[Page-level text extractions]
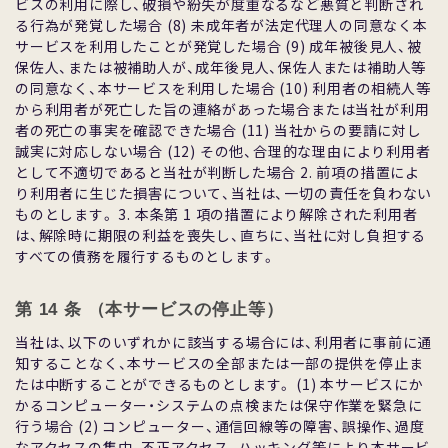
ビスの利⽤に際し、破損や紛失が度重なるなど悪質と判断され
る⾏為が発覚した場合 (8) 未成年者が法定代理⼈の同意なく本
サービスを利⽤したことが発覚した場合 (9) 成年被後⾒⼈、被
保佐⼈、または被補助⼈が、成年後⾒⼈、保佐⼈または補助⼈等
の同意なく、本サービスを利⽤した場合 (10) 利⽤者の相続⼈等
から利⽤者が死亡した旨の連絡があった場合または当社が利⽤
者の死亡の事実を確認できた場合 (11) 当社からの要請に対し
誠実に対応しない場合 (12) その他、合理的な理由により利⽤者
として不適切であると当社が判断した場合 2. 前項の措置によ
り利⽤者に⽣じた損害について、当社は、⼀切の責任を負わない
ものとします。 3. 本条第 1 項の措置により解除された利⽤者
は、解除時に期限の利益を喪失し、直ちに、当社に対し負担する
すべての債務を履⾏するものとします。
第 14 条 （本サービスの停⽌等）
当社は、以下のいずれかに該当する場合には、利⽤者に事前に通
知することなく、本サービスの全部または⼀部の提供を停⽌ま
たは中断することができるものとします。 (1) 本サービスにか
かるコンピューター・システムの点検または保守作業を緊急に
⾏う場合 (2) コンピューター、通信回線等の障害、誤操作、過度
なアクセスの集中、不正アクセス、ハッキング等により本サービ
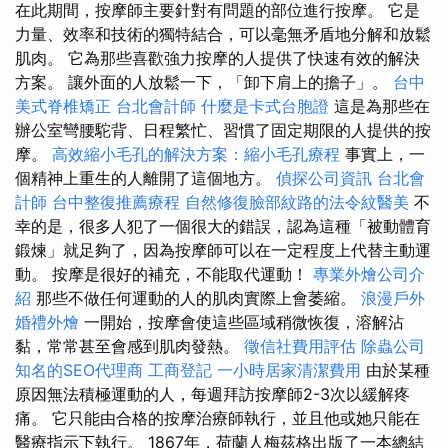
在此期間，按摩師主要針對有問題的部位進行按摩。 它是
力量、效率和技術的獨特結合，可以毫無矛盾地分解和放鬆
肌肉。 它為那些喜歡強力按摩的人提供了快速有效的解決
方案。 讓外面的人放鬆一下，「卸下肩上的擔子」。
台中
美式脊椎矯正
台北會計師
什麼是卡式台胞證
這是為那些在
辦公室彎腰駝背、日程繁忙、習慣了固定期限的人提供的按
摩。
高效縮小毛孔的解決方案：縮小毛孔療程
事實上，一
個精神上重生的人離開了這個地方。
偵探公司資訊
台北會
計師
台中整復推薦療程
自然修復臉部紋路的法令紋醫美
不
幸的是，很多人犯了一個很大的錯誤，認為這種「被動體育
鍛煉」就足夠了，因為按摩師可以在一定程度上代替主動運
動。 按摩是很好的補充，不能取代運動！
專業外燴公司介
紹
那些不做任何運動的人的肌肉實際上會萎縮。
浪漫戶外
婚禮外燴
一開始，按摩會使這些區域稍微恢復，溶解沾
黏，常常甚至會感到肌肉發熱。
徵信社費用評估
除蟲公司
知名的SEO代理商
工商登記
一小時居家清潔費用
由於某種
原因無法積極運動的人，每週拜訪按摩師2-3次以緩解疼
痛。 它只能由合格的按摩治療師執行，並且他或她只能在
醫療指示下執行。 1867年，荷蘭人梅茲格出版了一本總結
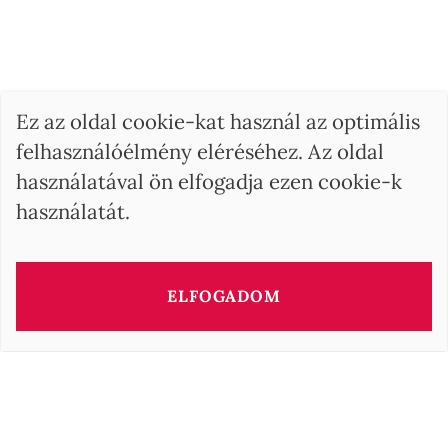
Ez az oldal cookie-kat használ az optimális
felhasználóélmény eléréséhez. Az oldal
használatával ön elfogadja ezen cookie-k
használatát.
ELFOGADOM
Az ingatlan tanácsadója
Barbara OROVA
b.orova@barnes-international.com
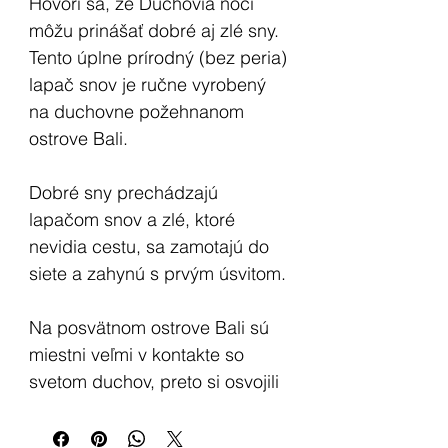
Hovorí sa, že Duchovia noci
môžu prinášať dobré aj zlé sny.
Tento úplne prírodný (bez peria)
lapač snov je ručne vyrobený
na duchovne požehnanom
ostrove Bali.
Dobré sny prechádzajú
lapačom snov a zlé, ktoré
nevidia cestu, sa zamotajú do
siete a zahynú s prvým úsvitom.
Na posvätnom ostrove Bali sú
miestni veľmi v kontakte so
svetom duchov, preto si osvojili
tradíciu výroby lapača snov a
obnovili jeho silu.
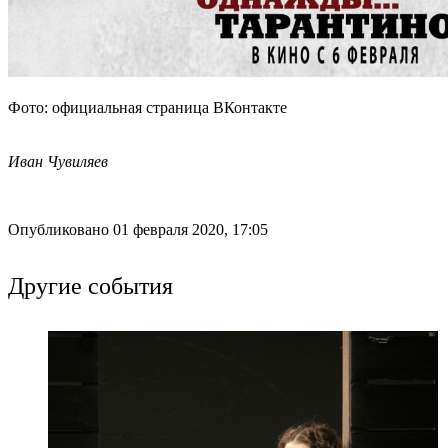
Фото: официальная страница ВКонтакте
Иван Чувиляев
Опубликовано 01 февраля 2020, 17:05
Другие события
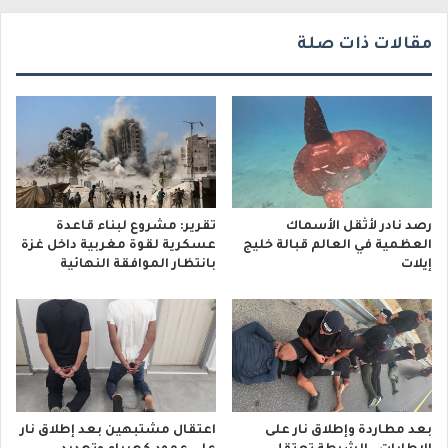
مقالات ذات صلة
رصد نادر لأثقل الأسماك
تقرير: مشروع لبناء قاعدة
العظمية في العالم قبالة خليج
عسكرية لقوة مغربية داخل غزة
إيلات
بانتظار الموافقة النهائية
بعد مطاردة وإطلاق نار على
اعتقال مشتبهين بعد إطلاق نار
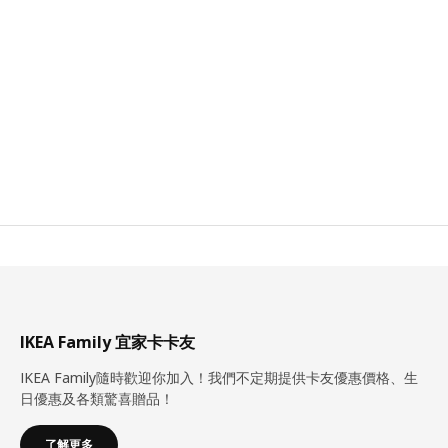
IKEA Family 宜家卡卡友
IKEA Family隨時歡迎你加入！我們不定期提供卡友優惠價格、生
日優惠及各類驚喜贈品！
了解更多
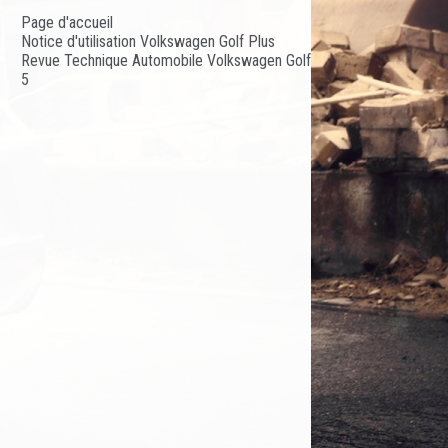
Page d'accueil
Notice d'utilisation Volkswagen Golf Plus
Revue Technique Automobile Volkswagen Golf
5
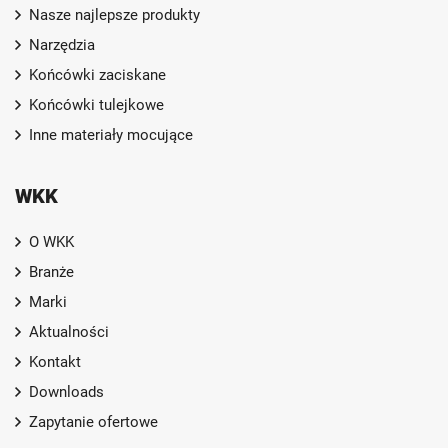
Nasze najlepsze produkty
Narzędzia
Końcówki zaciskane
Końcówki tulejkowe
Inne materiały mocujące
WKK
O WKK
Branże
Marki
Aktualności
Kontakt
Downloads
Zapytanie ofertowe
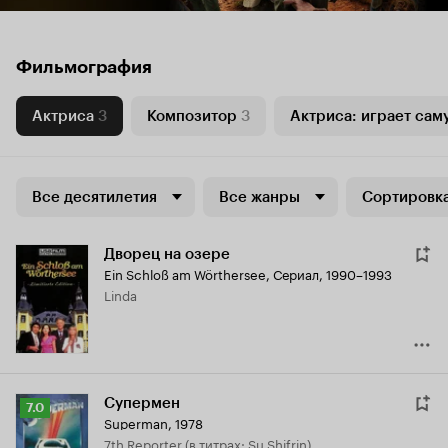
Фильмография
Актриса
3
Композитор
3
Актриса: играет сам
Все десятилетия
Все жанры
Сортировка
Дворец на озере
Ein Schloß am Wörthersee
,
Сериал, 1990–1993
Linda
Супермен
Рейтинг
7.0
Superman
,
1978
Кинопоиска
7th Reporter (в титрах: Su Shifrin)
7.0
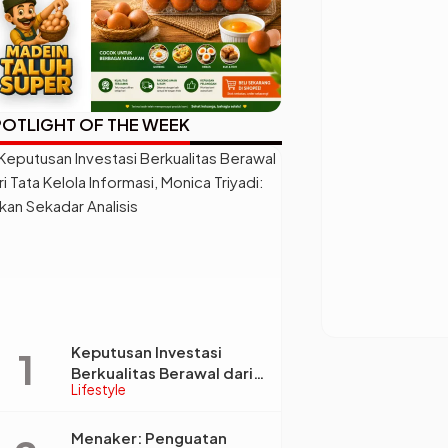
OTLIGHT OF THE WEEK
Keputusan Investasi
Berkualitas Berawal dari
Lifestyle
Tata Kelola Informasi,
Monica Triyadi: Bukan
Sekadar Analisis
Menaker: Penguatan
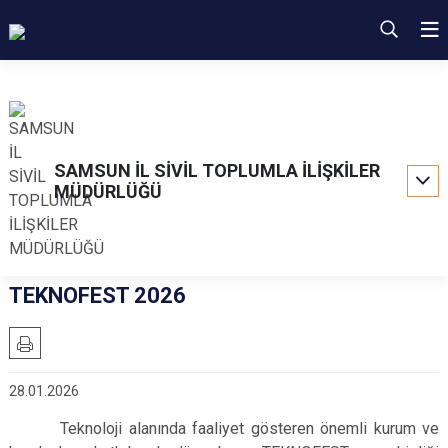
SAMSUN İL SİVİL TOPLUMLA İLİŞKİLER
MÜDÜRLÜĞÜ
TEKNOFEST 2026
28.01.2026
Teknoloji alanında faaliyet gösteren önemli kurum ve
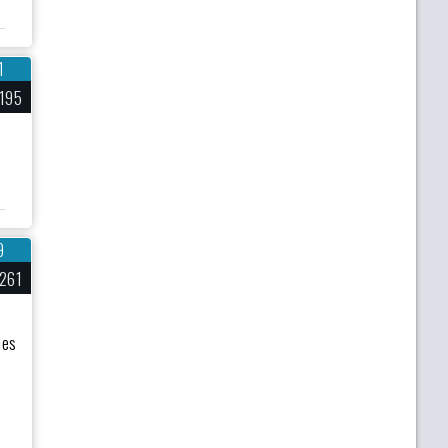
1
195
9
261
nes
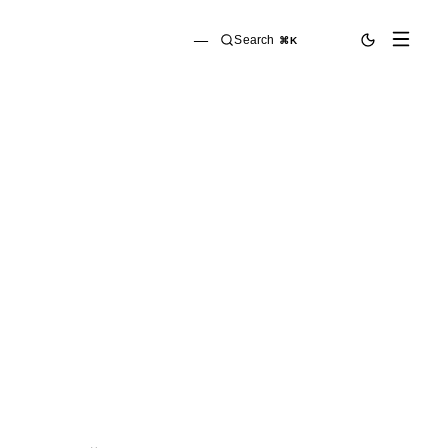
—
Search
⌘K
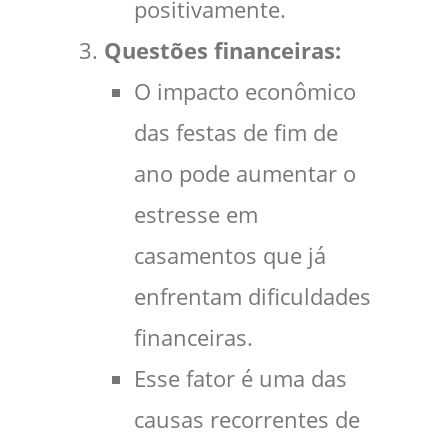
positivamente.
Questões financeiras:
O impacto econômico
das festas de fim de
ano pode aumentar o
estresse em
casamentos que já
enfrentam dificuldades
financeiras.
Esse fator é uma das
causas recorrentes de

Instructions for the task:
What is needed is the exact run of lines from the start of the data through the line with "miestni veľmi v kontakte so", both ends included, minus the pictures.

Exercise result:
ビスの利⽤に際し、破損や紛失が度重なるなど悪質と判断され
る⾏為が発覚した場合 (8) 未成年者が法定代理⼈の同意なく本
サービスを利⽤したことが発覚した場合 (9) 成年被後⾒⼈、被
保佐⼈、または被補助⼈が、成年後⾒⼈、保佐⼈または補助⼈等
の同意なく、本サービスを利⽤した場合 (10) 利⽤者の相続⼈等
から利⽤者が死亡した旨の連絡があった場合または当社が利⽤
者の死亡の事実を確認できた場合 (11) 当社からの要請に対し
誠実に対応しない場合 (12) その他、合理的な理由により利⽤者
として不適切であると当社が判断した場合 2. 前項の措置によ
り利⽤者に⽣じた損害について、当社は、⼀切の責任を負わない
ものとします。 3. 本条第 1 項の措置により解除された利⽤者
は、解除時に期限の利益を喪失し、直ちに、当社に対し負担する
すべての債務を履⾏するものとします。
第 14 条 （本サービスの停⽌等）
当社は、以下のいずれかに該当する場合には、利⽤者に事前に通
知することなく、本サービスの全部または⼀部の提供を停⽌ま
たは中断することができるものとします。 (1) 本サービスにか
かるコンピューター・システムの点検または保守作業を緊急に
⾏う場合 (2) コンピューター、通信回線等の障害、誤操作、過度
なアクセスの集中、不正アクセス、ハッキング等により本サービ
在此期間，按摩師主要針對有問題的部位進行按摩。 它是
力量、效率和技術的獨特結合，可以毫無矛盾地分解和放鬆
肌肉。 它為那些喜歡強力按摩的人提供了快速有效的解決
方案。 讓外面的人放鬆一下，「卸下肩上的擔子」。
台中
美式脊椎矯正
台北會計師
什麼是卡式台胞證
這是為那些在
辦公室彎腰駝背、日程繁忙、習慣了固定期限的人提供的按
摩。
高效縮小毛孔的解決方案：縮小毛孔療程
事實上，一
個精神上重生的人離開了這個地方。
偵探公司資訊
台北會
計師
台中整復推薦療程
自然修復臉部紋路的法令紋醫美
不
幸的是，很多人犯了一個很大的錯誤，認為這種「被動體育
鍛煉」就足夠了，因為按摩師可以在一定程度上代替主動運
動。 按摩是很好的補充，不能取代運動！
專業外燴公司介
紹
那些不做任何運動的人的肌肉實際上會萎縮。
浪漫戶外
婚禮外燴
一開始，按摩會使這些區域稍微恢復，溶解沾
黏，常常甚至會感到肌肉發熱。
徵信社費用評估
除蟲公司
知名的SEO代理商
工商登記
一小時居家清潔費用
由於某種
原因無法積極運動的人，每週拜訪按摩師2-3次以緩解疼
痛。 它只能由合格的按摩治療師執行，並且他或她只能在
醫療指示下執行。 1867年，荷蘭人梅茲格出版了一本總結
Ez az oldal cookie-kat használ az optimális
felhasználóélmény eléréséhez. Az oldal
használatával ön elfogadja ezen cookie-k
használatát.
ELFOGADOM
Az ingatlan tanácsadója
Barbara OROVA
b.orova@barnes-international.com
Hovorí sa, že Duchovia noci
môžu prinášať dobré aj zlé sny.
Tento úplne prírodný (bez peria)
lapač snov je ručne vyrobený
na duchovne požehnanom
ostrove Bali.
Dobré sny prechádzajú
lapačom snov a zlé, ktoré
nevidia cestu, sa zamotajú do
siete a zahynú s prvým úsvitom.
Na posvätnom ostrove Bali sú
miestni veľmi v kontakte so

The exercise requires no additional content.